In the world of political public relations, one of the oldest strategems in the playbook to trump up the potency of your issue is to paint a picture of the world on the verge of a precipice.  By crafting a narrative that weights one outcome with inconceivably and incomputably large consequences, pepople start to think in terms of end-game strategies and forget to discount with the actual probability that attends the high-magnitude impact of the event.  Think of how many times you hear, “Failure is not an option,” even when the costs of avoiding such “failure” are worse than the consequences.  At the same time, substantial probabilities of omnipresent risks (e.g., a gigantic oil spill in the Gulf of Mexico) can be totally put out of mind:

[A]s Cass Sunstein argues in his book Worst-Case Scenarios, humans seem to have an inherently difficult time preparing for low-probability catastrophes—we tend to vacillate between total panic and utter neglect, with little middle ground.

As a result, it’s hard to convince people to pay the upfront costs of averting potential catastrophes, especially when the catastrophes seem remote and uncertain.

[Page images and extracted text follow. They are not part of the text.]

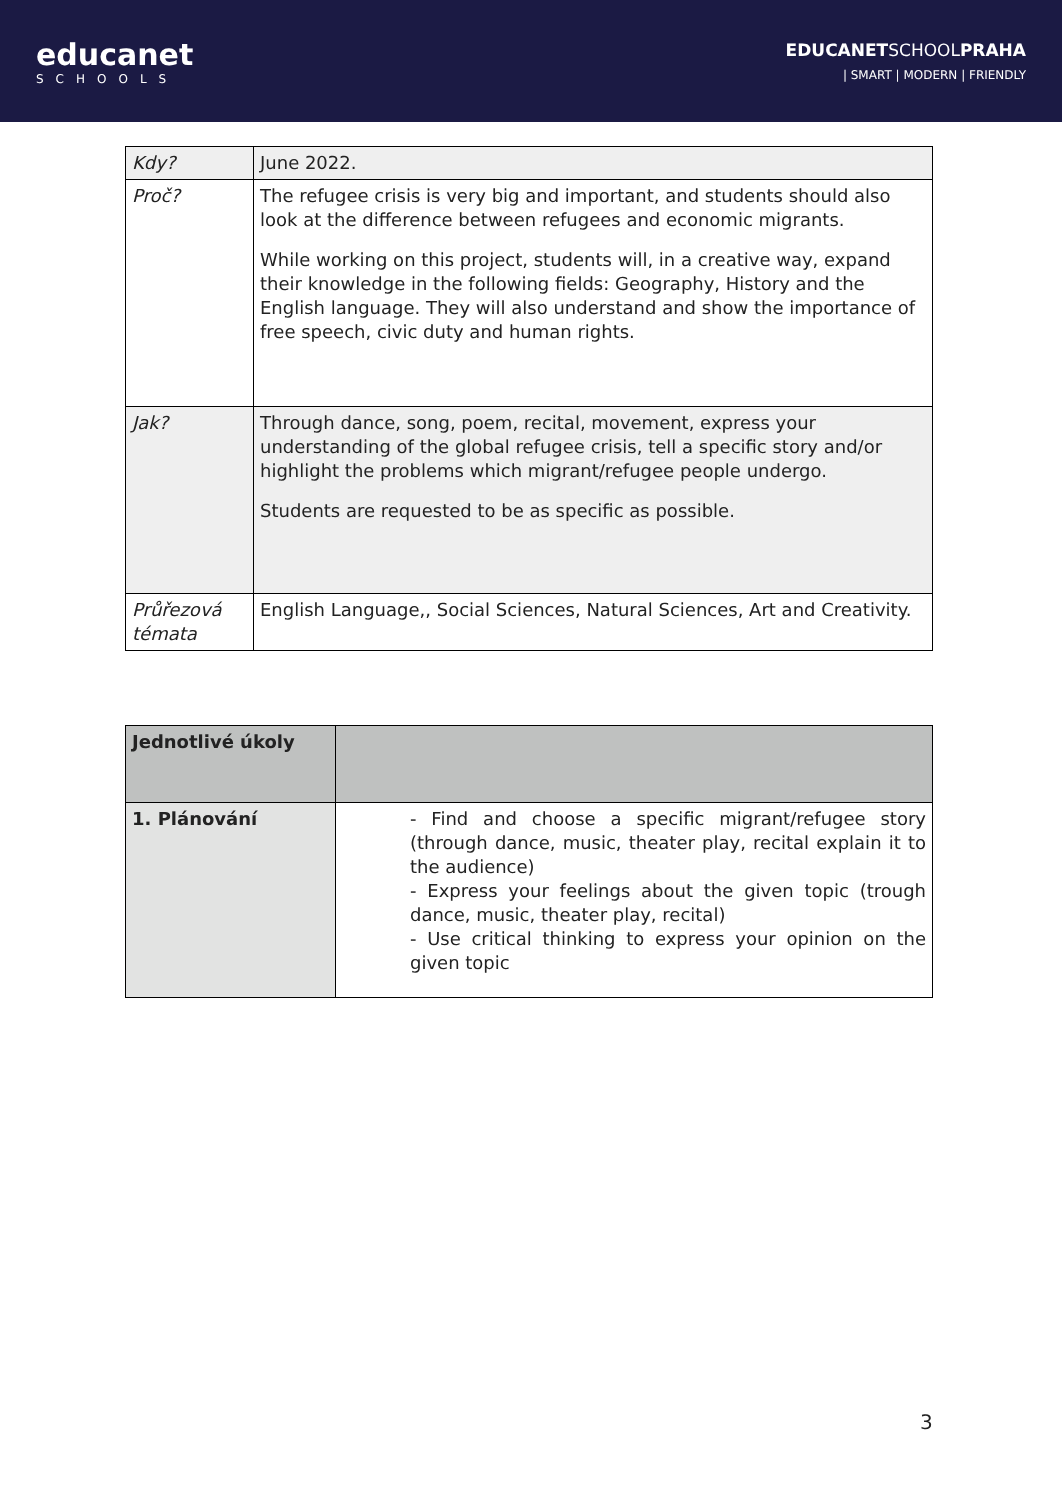educanet
SCHOOLS
EDUCANETSCHOOLPRAHA
| SMART | MODERN | FRIENDLY
| Kdy? | June 2022. |
| Proč? | The refugee crisis is very big and important, and students should also look at the difference between refugees and economic migrants. While working on this project, students will, in a creative way, expand their knowledge in the following fields: Geography, History and the English language. They will also understand and show the importance of free speech, civic duty and human rights. |
| Jak? | Through dance, song, poem, recital, movement, express your understanding of the global refugee crisis, tell a specific story and/or highlight the problems which migrant/refugee people undergo. Students are requested to be as specific as possible. |
| Průřezová témata | English Language,, Social Sciences, Natural Sciences, Art and Creativity. |
| Jednotlivé úkoly | |
| 1. Plánování | - Find and choose a specific migrant/refugee story (through dance, music, theater play, recital explain it to the audience) - Express your feelings about the given topic (trough dance, music, theater play, recital) - Use critical thinking to express your opinion on the given topic |
3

Back in 2003, the Interior Department agreed with BP and other oil companies that installing a $500,000 acoustic shutoff switch on every offshore rig would be unreasonably expensive (even though such a switch would likely have prevented all that oil from spewing out). Of course, now that BP is staring at billions of dollars in clean-up costs and the prospect of bankruptcy, that $500,000 switch looks like a bargain, but back then, the incentives for short-term cost-cutting were persuasive.

As I alluded to above, the difference appears to lie in the sensationalism of the consequences; we ironically tend to worry too much about things that are the most freakish events.  The classic example is driving a car, which is far more dangerous on a statistical level than, say, flying through volcanic ash.   Perhaps it is human nature to fear making a noteworthy or attention-grabbing mistake, while becoming just another statistic  is an acceptable way for us to fail, if need be?

To take just one of many examples, many Americans avoided planes after 9/11 and travelled [sic, British] by road instead. As a result, a team of researchers from Cornell University estimated there were at least 1,200 more deaths on America’s roads than there would have been.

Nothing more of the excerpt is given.